== Segment start ==
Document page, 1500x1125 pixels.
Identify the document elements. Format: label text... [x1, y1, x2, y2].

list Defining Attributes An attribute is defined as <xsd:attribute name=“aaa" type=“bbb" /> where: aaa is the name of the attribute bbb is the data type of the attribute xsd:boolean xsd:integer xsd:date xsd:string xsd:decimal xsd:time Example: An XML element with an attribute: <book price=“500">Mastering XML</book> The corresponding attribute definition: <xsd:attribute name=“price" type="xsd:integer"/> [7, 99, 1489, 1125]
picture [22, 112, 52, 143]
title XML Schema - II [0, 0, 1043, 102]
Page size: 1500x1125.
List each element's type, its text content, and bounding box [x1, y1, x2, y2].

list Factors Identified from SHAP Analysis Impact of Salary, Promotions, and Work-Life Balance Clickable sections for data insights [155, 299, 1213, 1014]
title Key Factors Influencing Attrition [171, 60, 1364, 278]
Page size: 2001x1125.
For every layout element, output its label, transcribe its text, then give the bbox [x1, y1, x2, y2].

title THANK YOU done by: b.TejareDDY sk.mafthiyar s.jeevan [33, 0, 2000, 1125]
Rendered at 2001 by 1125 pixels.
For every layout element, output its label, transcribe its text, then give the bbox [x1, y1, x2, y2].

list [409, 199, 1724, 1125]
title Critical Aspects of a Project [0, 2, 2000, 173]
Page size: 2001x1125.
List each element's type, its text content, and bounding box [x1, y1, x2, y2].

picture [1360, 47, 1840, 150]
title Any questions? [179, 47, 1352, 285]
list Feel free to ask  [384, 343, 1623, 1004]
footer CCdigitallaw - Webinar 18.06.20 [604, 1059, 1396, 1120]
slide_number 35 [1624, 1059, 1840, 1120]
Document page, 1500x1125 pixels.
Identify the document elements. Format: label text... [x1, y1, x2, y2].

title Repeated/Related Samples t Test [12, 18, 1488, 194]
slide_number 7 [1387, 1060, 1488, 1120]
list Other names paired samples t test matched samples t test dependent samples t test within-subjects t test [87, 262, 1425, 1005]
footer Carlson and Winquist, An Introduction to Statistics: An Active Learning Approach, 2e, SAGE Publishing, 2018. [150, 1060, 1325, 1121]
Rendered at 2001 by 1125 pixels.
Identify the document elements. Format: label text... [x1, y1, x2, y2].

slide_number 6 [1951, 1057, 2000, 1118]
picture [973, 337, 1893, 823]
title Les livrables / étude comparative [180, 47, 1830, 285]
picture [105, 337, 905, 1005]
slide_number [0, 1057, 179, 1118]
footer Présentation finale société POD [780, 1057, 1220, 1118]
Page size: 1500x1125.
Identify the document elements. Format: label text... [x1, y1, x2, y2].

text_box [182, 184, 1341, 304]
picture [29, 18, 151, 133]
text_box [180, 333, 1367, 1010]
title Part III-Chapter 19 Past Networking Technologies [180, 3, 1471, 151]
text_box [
== Segment end ==
### TASK BRIEF
Return the records in their entirety. Keep every character as it is.

### WRITTEN SOLUTION
Document page, 1500x1125 pixels.
Identify the document elements. Format: label text... [x1, y1, x2, y2].

list Defining Attributes An attribute is defined as <xsd:attribute name=“aaa" type=“bbb" /> where: aaa is the name of the attribute bbb is the data type of the attribute xsd:boolean xsd:integer xsd:date xsd:string xsd:decimal xsd:time Example: An XML element with an attribute: <book price=“500">Mastering XML</book> The corresponding attribute definition: <xsd:attribute name=“price" type="xsd:integer"/> [7, 99, 1489, 1125]
picture [22, 112, 52, 143]
title XML Schema - II [0, 0, 1043, 102]
Page size: 1500x1125.
List each element's type, its text content, and bounding box [x1, y1, x2, y2].

list Factors Identified from SHAP Analysis Impact of Salary, Promotions, and Work-Life Balance Clickable sections for data insights [155, 299, 1213, 1014]
title Key Factors Influencing Attrition [171, 60, 1364, 278]
Page size: 2001x1125.
For every layout element, output its label, transcribe its text, then give the bbox [x1, y1, x2, y2].

title THANK YOU done by: b.TejareDDY sk.mafthiyar s.jeevan [33, 0, 2000, 1125]
Rendered at 2001 by 1125 pixels.
For every layout element, output its label, transcribe its text, then give the bbox [x1, y1, x2, y2].

list [409, 199, 1724, 1125]
title Critical Aspects of a Project [0, 2, 2000, 173]
Page size: 2001x1125.
List each element's type, its text content, and bounding box [x1, y1, x2, y2].

picture [1360, 47, 1840, 150]
title Any questions? [179, 47, 1352, 285]
list Feel free to ask  [384, 343, 1623, 1004]
footer CCdigitallaw - Webinar 18.06.20 [604, 1059, 1396, 1120]
slide_number 35 [1624, 1059, 1840, 1120]
Document page, 1500x1125 pixels.
Identify the document elements. Format: label text... [x1, y1, x2, y2].

title Repeated/Related Samples t Test [12, 18, 1488, 194]
slide_number 7 [1387, 1060, 1488, 1120]
list Other names paired samples t test matched samples t test dependent samples t test within-subjects t test [87, 262, 1425, 1005]
footer Carlson and Winquist, An Introduction to Statistics: An Active Learning Approach, 2e, SAGE Publishing, 2018. [150, 1060, 1325, 1121]
Rendered at 2001 by 1125 pixels.
Identify the document elements. Format: label text... [x1, y1, x2, y2].

slide_number 6 [1951, 1057, 2000, 1118]
picture [973, 337, 1893, 823]
title Les livrables / étude comparative [180, 47, 1830, 285]
picture [105, 337, 905, 1005]
slide_number [0, 1057, 179, 1118]
footer Présentation finale société POD [780, 1057, 1220, 1118]
Page size: 1500x1125.
Identify the document elements. Format: label text... [x1, y1, x2, y2].

text_box [182, 184, 1341, 304]
picture [29, 18, 151, 133]
text_box [180, 333, 1367, 1010]
title Part III-Chapter 19 Past Networking Technologies [180, 3, 1471, 151]
text_box [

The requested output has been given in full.